Our son visited yesterday and gave me a beautiful framed photo of his Mom.
 

Shedrech

Registered User
Dec 15, 2012
12,649
0
UK
You sound just like my mum and dad, Padraig - it was lovely knowing I was always their little girl no matter what
and one of the greatest gifts each of them ever gave to me was to gracefully allow me to care for them in their later years - it's a privilege to repay all my dad's care for me and humbling how much he trusts me - it's a great joy to know that I make life better for him, if bitter-sweet because of his condition
thank you for your prayers
I hope your pain abates
 

Padraig

Registered User
Dec 10, 2009
1,037
0
Hereford
Thank you Cath. Each of us are the result of our parents' efforts in raising, guiding and by example in our early years. Though there was no one there for me I had the good fortune to learn by trial and error and was not influenced by conventional thinking. It's now referred to as 'thinking outside of the box.'

There was so much to learn in the outside world. I had to learn my date of birth when I opted to join the UK forces as the age requirement was seventeen and a half. As for Christmas, the first present I ever received was a pair of socks in my second year of freedom. I'm too ashamed to tell what I did with them.

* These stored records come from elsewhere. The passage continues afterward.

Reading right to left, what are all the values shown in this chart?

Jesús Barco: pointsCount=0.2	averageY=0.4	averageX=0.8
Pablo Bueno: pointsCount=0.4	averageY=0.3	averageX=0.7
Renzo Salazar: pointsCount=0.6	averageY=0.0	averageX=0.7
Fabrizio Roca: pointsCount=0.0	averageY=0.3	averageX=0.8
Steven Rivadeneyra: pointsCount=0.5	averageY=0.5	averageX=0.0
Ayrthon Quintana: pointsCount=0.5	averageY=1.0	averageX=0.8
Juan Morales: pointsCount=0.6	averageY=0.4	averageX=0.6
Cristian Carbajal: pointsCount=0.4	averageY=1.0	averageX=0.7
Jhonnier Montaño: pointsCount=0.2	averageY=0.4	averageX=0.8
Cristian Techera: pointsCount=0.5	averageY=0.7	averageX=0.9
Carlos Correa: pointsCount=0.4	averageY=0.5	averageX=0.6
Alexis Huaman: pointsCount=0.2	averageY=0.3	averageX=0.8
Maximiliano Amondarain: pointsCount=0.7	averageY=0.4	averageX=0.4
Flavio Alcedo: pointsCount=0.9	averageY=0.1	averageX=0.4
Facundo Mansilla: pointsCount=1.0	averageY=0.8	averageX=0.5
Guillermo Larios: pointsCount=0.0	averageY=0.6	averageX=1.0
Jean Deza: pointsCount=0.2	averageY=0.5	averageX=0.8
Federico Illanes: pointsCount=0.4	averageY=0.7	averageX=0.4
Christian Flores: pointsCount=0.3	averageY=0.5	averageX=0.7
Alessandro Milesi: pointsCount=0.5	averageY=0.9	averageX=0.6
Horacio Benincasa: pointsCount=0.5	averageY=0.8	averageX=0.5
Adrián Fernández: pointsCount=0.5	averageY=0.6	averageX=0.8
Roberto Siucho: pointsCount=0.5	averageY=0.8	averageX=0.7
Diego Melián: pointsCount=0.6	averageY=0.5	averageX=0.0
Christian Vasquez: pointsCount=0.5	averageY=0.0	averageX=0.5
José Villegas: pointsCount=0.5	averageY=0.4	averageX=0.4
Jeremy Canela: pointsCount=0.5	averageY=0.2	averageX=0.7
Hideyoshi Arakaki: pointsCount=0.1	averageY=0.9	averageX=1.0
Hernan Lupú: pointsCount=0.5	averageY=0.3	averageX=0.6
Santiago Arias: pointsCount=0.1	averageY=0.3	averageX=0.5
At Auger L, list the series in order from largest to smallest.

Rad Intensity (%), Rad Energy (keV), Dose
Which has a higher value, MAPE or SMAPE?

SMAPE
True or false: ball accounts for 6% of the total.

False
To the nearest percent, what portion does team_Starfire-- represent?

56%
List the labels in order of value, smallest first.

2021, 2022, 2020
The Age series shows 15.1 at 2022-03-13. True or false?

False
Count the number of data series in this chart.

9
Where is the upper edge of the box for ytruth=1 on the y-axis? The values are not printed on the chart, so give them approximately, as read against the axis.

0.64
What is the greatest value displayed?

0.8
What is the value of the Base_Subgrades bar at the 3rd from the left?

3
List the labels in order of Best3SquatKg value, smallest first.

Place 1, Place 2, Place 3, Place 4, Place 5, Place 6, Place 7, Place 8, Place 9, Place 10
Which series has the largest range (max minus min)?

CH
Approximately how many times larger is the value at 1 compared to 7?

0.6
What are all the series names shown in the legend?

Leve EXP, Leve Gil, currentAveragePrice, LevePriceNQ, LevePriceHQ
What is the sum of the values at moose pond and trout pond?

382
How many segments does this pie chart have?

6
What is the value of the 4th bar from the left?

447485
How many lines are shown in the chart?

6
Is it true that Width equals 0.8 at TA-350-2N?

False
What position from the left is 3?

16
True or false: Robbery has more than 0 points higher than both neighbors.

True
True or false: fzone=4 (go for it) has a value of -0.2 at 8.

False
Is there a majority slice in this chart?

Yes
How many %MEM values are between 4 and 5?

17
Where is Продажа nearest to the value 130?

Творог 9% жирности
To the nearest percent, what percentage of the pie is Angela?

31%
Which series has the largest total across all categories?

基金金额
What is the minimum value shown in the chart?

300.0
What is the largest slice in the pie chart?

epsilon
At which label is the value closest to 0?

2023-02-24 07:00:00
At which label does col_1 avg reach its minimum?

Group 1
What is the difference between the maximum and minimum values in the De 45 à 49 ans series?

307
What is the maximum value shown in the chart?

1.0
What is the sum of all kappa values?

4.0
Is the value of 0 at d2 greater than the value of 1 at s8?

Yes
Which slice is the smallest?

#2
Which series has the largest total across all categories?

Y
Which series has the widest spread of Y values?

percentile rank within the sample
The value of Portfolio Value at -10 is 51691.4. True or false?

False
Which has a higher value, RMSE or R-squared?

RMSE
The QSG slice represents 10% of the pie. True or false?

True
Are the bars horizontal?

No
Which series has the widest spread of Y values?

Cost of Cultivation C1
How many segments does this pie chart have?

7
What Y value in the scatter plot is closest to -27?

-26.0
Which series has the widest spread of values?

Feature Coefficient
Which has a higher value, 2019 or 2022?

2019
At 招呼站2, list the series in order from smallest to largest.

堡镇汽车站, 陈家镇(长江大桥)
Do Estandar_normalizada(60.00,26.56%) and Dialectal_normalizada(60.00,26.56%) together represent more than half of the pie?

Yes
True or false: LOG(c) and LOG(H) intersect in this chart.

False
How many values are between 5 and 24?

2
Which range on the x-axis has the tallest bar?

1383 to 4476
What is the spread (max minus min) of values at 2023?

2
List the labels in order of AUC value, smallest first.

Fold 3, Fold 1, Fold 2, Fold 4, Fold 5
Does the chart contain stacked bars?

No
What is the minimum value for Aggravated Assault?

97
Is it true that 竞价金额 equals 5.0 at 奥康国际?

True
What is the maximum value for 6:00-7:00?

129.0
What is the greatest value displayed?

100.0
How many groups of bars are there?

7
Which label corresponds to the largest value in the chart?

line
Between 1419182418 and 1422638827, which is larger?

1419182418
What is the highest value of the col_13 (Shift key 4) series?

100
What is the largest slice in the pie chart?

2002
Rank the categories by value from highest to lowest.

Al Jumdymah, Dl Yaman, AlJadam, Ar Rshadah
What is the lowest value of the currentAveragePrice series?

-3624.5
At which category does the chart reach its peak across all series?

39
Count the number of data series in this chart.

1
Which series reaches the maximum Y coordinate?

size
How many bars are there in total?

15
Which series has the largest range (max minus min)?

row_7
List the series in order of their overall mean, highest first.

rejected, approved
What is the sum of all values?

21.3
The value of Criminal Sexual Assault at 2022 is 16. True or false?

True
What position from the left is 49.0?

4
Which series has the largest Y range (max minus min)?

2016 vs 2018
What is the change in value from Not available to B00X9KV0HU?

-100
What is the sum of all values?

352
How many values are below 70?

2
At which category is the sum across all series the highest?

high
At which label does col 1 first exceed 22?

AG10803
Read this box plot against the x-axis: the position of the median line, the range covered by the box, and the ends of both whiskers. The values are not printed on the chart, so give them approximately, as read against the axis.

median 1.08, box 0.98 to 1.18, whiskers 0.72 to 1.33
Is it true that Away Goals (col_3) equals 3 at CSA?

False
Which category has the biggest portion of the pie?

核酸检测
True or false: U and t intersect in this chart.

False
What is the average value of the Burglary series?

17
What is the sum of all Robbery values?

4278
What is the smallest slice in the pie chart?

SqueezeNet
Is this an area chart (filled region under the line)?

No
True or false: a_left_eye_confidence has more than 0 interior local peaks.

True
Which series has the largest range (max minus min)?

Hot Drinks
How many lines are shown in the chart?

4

Yesterday was a very bad day, must have eaten too much. Fortunately I had only one visitor, our youngest granddaughter. Am feeling much better today. The pain is subsiding.
The turning point in my life was to be invited by one the men on camp to his home in Co. Durham over Christmas about 1952/3. He noticed I always spent Christmas on camp. On one of those visits up north I met the girl that was my salvation and inspiration. With nothing to offer but a dream, she accepted me in marriage!

At the end of her illness I can still visualise her laying in bed facing me and the words I uttered: "You were sent to make me whole. You have done that and now it's all right to let go."
I'm not sure I go along with the vow : "Till death us do part. She for ever present in all the gifts she left: a family that possess so many of her wonderful qualities. Through her I discovered that with the true power and strength of love anything is possible.